What the task requires →
Leave no line out. Transcribe the whole listing exactly.

Supplied material →

--- START ---

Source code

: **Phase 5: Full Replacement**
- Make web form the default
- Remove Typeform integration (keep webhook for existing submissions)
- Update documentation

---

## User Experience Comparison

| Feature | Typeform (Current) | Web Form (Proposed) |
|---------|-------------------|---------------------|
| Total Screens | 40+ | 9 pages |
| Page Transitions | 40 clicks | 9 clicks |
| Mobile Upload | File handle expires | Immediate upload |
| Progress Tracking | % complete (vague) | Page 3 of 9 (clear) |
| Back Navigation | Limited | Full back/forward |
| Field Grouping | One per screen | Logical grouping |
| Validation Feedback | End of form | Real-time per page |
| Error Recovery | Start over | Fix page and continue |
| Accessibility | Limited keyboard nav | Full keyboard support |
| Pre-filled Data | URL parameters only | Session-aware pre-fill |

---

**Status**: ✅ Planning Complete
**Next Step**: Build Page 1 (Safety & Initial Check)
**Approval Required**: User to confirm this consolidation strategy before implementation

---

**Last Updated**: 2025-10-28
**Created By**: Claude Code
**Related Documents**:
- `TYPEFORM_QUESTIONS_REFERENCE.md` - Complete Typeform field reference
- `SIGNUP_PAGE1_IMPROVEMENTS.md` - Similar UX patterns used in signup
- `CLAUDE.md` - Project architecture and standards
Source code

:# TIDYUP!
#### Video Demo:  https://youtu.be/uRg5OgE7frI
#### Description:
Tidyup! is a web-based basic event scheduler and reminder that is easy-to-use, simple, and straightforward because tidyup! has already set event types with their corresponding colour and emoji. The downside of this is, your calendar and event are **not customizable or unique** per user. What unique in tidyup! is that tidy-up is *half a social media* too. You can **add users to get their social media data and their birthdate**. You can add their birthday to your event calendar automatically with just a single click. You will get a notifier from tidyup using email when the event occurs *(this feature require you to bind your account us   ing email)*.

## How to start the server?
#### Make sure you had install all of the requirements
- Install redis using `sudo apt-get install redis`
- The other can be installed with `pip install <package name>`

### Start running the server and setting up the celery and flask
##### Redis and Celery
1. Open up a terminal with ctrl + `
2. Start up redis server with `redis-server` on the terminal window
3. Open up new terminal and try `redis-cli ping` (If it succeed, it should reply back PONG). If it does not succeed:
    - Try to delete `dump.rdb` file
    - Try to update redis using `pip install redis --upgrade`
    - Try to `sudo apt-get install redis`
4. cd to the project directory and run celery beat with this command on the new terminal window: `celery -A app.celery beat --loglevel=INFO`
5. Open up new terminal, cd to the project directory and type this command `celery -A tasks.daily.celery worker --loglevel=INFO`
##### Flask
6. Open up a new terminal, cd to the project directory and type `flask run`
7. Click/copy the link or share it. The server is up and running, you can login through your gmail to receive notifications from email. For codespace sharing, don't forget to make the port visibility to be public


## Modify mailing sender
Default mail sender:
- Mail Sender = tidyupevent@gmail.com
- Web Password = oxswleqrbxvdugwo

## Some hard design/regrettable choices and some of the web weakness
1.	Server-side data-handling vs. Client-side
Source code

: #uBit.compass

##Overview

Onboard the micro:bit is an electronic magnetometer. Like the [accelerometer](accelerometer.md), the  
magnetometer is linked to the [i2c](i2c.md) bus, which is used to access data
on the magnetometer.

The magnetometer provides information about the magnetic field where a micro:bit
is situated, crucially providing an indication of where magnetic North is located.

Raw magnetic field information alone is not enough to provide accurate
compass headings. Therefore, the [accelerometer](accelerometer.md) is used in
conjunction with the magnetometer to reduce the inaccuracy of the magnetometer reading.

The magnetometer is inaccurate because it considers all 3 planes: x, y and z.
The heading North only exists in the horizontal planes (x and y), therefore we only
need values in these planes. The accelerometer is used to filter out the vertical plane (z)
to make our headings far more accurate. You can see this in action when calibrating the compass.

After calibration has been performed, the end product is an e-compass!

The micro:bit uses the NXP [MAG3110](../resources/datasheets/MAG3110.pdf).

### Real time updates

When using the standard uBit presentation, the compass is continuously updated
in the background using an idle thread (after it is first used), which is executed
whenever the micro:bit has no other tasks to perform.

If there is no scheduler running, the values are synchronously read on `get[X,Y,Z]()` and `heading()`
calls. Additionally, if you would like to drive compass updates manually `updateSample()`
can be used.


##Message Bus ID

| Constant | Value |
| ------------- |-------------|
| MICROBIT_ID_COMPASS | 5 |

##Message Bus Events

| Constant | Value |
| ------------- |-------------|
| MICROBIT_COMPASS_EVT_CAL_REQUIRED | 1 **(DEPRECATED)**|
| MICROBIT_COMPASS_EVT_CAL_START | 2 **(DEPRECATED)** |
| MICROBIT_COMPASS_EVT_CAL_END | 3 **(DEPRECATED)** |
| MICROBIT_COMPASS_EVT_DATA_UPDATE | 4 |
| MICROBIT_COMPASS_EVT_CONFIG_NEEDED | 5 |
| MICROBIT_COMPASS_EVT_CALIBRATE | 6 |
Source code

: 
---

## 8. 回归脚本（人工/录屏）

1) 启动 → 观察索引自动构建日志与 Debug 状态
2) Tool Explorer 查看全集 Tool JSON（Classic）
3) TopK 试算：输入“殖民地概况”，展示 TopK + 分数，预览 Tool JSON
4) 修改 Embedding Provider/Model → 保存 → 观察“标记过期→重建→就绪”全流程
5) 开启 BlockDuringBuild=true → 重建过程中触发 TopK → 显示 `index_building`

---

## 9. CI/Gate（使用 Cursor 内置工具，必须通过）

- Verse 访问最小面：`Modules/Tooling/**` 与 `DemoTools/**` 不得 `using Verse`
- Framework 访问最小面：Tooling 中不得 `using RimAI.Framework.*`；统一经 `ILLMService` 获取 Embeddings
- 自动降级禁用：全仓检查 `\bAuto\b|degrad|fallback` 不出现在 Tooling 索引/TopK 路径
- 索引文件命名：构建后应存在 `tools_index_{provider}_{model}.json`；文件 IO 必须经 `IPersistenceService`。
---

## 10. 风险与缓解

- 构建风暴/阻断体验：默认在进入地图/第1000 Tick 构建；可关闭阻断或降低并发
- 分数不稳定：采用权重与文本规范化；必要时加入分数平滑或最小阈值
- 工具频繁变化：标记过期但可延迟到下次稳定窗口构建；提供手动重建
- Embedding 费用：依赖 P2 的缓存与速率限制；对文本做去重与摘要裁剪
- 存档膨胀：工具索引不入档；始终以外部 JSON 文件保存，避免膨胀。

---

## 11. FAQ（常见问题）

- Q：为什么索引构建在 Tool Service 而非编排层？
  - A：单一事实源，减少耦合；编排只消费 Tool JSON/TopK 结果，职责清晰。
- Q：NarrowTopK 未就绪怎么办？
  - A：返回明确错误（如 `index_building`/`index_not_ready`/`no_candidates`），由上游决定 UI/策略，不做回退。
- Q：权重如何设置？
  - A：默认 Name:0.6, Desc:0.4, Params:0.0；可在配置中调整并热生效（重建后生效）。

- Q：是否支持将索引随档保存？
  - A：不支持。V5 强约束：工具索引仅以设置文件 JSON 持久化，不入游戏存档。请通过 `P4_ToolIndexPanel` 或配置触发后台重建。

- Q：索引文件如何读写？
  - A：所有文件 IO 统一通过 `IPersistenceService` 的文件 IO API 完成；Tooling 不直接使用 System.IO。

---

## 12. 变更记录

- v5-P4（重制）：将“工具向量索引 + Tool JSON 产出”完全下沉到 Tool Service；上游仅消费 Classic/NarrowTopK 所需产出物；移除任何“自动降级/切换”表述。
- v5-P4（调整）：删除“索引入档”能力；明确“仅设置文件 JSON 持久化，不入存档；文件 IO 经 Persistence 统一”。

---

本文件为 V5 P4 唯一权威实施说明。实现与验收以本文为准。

--- END ---

Result for this exercise →
Source code

: **Phase 5: Full Replacement**
- Make web form the default
- Remove Typeform integration (keep webhook for existing submissions)
- Update documentation

---

## User Experience Comparison

| Feature | Typeform (Current) | Web Form (Proposed) |
|---------|-------------------|---------------------|
| Total Screens | 40+ | 9 pages |
| Page Transitions | 40 clicks | 9 clicks |
| Mobile Upload | File handle expires | Immediate upload |
| Progress Tracking | % complete (vague) | Page 3 of 9 (clear) |
| Back Navigation | Limited | Full back/forward |
| Field Grouping | One per screen | Logical grouping |
| Validation Feedback | End of form | Real-time per page |
| Error Recovery | Start over | Fix page and continue |
| Accessibility | Limited keyboard nav | Full keyboard support |
| Pre-filled Data | URL parameters only | Session-aware pre-fill |

---

**Status**: ✅ Planning Complete
**Next Step**: Build Page 1 (Safety & Initial Check)
**Approval Required**: User to confirm this consolidation strategy before implementation

---

**Last Updated**: 2025-10-28
**Created By**: Claude Code
**Related Documents**:
- `TYPEFORM_QUESTIONS_REFERENCE.md` - Complete Typeform field reference
- `SIGNUP_PAGE1_IMPROVEMENTS.md` - Similar UX patterns used in signup
- `CLAUDE.md` - Project architecture and standards
Source code

:# TIDYUP!
#### Video Demo:  https://youtu.be/uRg5OgE7frI
#### Description:
Tidyup! is a web-based basic event scheduler and reminder that is easy-to-use, simple, and straightforward because tidyup! has already set event types with their corresponding colour and emoji. The downside of this is, your calendar and event are **not customizable or unique** per user. What unique in tidyup! is that tidy-up is *half a social media* too. You can **add users to get their social media data and their birthdate**. You can add their birthday to your event calendar automatically with just a single click. You will get a notifier from tidyup using email when the event occurs *(this feature require you to bind your account us   ing email)*.

## How to start the server?
#### Make sure you had install all of the requirements
- Install redis using `sudo apt-get install redis`
- The other can be installed with `pip install <package name>`

### Start running the server and setting up the celery and flask
##### Redis and Celery
1. Open up a terminal with ctrl + `
2. Start up redis server with `redis-server` on the terminal window
3. Open up new terminal and try `redis-cli ping` (If it succeed, it should reply back PONG). If it does not succeed:
    - Try to delete `dump.rdb` file
    - Try to update redis using `pip install redis --upgrade`
    - Try to `sudo apt-get install redis`
4. cd to the project directory and run celery beat with this command on the new terminal window: `celery -A app.celery beat --loglevel=INFO`
5. Open up new terminal, cd to the project directory and type this command `celery -A tasks.daily.celery worker --loglevel=INFO`
##### Flask
6. Open up a new terminal, cd to the project directory and type `flask run`
7. Click/copy the link or share it. The server is up and running, you can login through your gmail to receive notifications from email. For codespace sharing, don't forget to make the port visibility to be public


## Modify mailing sender
Default mail sender:
- Mail Sender = tidyupevent@gmail.com
- Web Password = oxswleqrbxvdugwo

## Some hard design/regrettable choices and some of the web weakness
1.	Server-side data-handling vs. Client-side
Source code

: #uBit.compass

##Overview

Onboard the micro:bit is an electronic magnetometer. Like the [accelerometer](accelerometer.md), the  
magnetometer is linked to the [i2c](i2c.md) bus, which is used to access data
on the magnetometer.

The magnetometer provides information about the magnetic field where a micro:bit
is situated, crucially providing an indication of where magnetic North is located.

Raw magnetic field information alone is not enough to provide accurate
compass headings. Therefore, the [accelerometer](accelerometer.md) is used in
conjunction with the magnetometer to reduce the inaccuracy of the magnetometer reading.

The magnetometer is inaccurate because it considers all 3 planes: x, y and z.
The heading North only exists in the horizontal planes (x and y), therefore we only
need values in these planes. The accelerometer is used to filter out the vertical plane (z)
to make our headings far more accurate. You can see this in action when calibrating the compass.

After calibration has been performed, the end product is an e-compass!

The micro:bit uses the NXP [MAG3110](../resources/datasheets/MAG3110.pdf).

### Real time updates

When using the standard uBit presentation, the compass is continuously updated
in the background using an idle thread (after it is first used), which is executed
whenever the micro:bit has no other tasks to perform.

If there is no scheduler running, the values are synchronously read on `get[X,Y,Z]()` and `heading()`
calls. Additionally, if you would like to drive compass updates manually `updateSample()`
can be used.


##Message Bus ID

| Constant | Value |
| ------------- |-------------|
| MICROBIT_ID_COMPASS | 5 |

##Message Bus Events

| Constant | Value |
| ------------- |-------------|
| MICROBIT_COMPASS_EVT_CAL_REQUIRED | 1 **(DEPRECATED)**|
| MICROBIT_COMPASS_EVT_CAL_START | 2 **(DEPRECATED)** |
| MICROBIT_COMPASS_EVT_CAL_END | 3 **(DEPRECATED)** |
| MICROBIT_COMPASS_EVT_DATA_UPDATE | 4 |
| MICROBIT_COMPASS_EVT_CONFIG_NEEDED | 5 |
| MICROBIT_COMPASS_EVT_CALIBRATE | 6 |
Source code

: 
---

## 8. 回归脚本（人工/录屏）

1) 启动 → 观察索引自动构建日志与 Debug 状态
2) Tool Explorer 查看全集 Tool JSON（Classic）
3) TopK 试算：输入“殖民地概况”，展示 TopK + 分数，预览 Tool JSON
4) 修改 Embedding Provider/Model → 保存 → 观察“标记过期→重建→就绪”全流程
5) 开启 BlockDuringBuild=true → 重建过程中触发 TopK → 显示 `index_building`

---

## 9. CI/Gate（使用 Cursor 内置工具，必须通过）

- Verse 访问最小面：`Modules/Tooling/**` 与 `DemoTools/**` 不得 `using Verse`
- Framework 访问最小面：Tooling 中不得 `using RimAI.Framework.*`；统一经 `ILLMService` 获取 Embeddings
- 自动降级禁用：全仓检查 `\bAuto\b|degrad|fallback` 不出现在 Tooling 索引/TopK 路径
- 索引文件命名：构建后应存在 `tools_index_{provider}_{model}.json`；文件 IO 必须经 `IPersistenceService`。
---

## 10. 风险与缓解

- 构建风暴/阻断体验：默认在进入地图/第1000 Tick 构建；可关闭阻断或降低并发
- 分数不稳定：采用权重与文本规范化；必要时加入分数平滑或最小阈值
- 工具频繁变化：标记过期但可延迟到下次稳定窗口构建；提供手动重建
- Embedding 费用：依赖 P2 的缓存与速率限制；对文本做去重与摘要裁剪
- 存档膨胀：工具索引不入档；始终以外部 JSON 文件保存，避免膨胀。

---

## 11. FAQ（常见问题）

- Q：为什么索引构建在 Tool Service 而非编排层？
  - A：单一事实源，减少耦合；编排只消费 Tool JSON/TopK 结果，职责清晰。
- Q：NarrowTopK 未就绪怎么办？
  - A：返回明确错误（如 `index_building`/`index_not_ready`/`no_candidates`），由上游决定 UI/策略，不做回退。
- Q：权重如何设置？
  - A：默认 Name:0.6, Desc:0.4, Params:0.0；可在配置中调整并热生效（重建后生效）。

- Q：是否支持将索引随档保存？
  - A：不支持。V5 强约束：工具索引仅以设置文件 JSON 持久化，不入游戏存档。请通过 `P4_ToolIndexPanel` 或配置触发后台重建。

- Q：索引文件如何读写？
  - A：所有文件 IO 统一通过 `IPersistenceService` 的文件 IO API 完成；Tooling 不直接使用 System.IO。

---

## 12. 变更记录

- v5-P4（重制）：将“工具向量索引 + Tool JSON 产出”完全下沉到 Tool Service；上游仅消费 Classic/NarrowTopK 所需产出物；移除任何“自动降级/切换”表述。
- v5-P4（调整）：删除“索引入档”能力；明确“仅设置文件 JSON 持久化，不入存档；文件 IO 经 Persistence 统一”。

---

本文件为 V5 P4 唯一权威实施说明。实现与验收以本文为准。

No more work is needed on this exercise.